Она вскочила на ноги, лодка еще сильнее предательски закачалась; хотела ухватиться за борт, да будто ошпаренная отдернула руку. Ей противна эта лодка, не может она без брезгливости смотреть на отполированные гноящимися руками весла, не говоря уже о том, чтобы дотронуться до них. А на ее голом теле только полупрозрачная дорогая шелковая вуаль, надетая во дворце Феофании. Нет, не хочет она более быть в этой посудине из рассадника блуда, порока и заразы; не хочет она, чтобы кто-то увидел ее в этой лодке, спас из этой лодки; не хочет и умереть в ней, тем более в этом сване.
Скинула Ана вуаль, окунула в море руку, а вода прохладная, жесткая, неласковая; да выбора нет — или доплывет до берега или утонет — все одно спасение. Не задумываясь, нырнула в бескрайнюю толщу; вначале остудила стихия ее, а потом, после первых пугливых взмахов стало свежей, приятней, веселей. Лишь освоившись, слившись со стихией, разогревшись, чуточку устав, она в последний раз обернулась: одиноко-покинутая лодка уже была довольно далеко и, как беспутная жизнь, безвольно болталась на волнах.
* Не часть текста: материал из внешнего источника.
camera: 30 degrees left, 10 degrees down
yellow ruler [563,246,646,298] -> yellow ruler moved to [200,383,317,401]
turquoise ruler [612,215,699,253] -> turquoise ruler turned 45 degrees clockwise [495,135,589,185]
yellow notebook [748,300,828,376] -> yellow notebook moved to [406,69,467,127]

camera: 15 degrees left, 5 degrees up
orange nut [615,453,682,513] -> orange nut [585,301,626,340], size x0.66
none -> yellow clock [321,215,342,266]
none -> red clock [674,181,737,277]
Теперь Ане даже стало жаль этот спасший ее неодушевленный предмет, однако все равно им не по пути, она даже думать об этой вроде скрытой, извечной жизненной грязи не хочет.
Когда во время следующего отдыха она вновь легла на спину, лодки уже не было видно, а до берега всего один отчаянный заплыв, и Ана уже различает не только дома, но даже ровные ряды виноградников.